# Data excerpts
——————

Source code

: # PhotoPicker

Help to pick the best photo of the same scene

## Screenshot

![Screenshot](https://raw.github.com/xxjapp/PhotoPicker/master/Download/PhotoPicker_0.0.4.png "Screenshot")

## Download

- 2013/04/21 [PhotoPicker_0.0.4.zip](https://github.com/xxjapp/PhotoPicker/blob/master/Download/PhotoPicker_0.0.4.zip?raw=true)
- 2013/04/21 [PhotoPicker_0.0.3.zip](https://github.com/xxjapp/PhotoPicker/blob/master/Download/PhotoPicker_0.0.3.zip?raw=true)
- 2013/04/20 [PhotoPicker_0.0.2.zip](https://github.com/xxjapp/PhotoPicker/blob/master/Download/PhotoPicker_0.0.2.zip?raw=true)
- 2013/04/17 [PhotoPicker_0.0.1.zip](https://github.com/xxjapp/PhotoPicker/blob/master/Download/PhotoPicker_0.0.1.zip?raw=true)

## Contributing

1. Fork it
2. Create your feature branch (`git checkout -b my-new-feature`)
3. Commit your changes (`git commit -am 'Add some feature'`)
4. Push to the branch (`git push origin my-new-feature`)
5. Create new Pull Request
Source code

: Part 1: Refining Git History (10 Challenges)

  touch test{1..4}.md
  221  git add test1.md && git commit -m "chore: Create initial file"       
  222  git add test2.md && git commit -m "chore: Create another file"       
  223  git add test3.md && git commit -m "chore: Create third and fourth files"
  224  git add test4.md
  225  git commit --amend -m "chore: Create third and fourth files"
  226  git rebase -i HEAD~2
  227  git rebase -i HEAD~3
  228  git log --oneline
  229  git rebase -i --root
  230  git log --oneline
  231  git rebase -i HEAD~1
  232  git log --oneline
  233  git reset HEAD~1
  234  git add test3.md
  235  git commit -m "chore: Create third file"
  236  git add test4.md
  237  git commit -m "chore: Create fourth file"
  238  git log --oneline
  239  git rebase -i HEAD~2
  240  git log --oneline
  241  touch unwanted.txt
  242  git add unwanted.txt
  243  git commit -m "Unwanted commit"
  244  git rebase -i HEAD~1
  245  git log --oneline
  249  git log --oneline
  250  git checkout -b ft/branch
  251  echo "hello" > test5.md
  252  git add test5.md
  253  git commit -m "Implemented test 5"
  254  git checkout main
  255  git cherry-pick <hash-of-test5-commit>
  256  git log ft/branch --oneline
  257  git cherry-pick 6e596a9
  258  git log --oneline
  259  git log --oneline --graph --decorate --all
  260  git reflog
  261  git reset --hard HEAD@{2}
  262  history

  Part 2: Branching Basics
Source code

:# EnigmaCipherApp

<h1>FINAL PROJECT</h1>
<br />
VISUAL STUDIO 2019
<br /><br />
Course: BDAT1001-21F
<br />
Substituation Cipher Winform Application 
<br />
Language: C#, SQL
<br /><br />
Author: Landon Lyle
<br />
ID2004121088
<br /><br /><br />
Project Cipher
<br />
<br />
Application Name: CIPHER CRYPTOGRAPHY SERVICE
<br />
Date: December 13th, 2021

——————

# Work required
Among the lines above, find those holding "xxjapp" and copy each one.

# Solution to this exercise
![Screenshot](https://raw.github.com/xxjapp/PhotoPicker/master/Download/PhotoPicker_0.0.4.png "Screenshot")
- 2013/04/21 [PhotoPicker_0.0.4.zip](https://github.com/xxjapp/PhotoPicker/blob/master/Download/PhotoPicker_0.0.4.zip?raw=true)
- 2013/04/21 [PhotoPicker_0.0.3.zip](https://github.com/xxjapp/PhotoPicker/blob/master/Download/PhotoPicker_0.0.3.zip?raw=true)
- 2013/04/20 [PhotoPicker_0.0.2.zip](https://github.com/xxjapp/PhotoPicker/blob/master/Download/PhotoPicker_0.0.2.zip?raw=true)
- 2013/04/17 [PhotoPicker_0.0.1.zip](https://github.com/xxjapp/PhotoPicker/blob/master/Download/PhotoPicker_0.0.1.zip?raw=true)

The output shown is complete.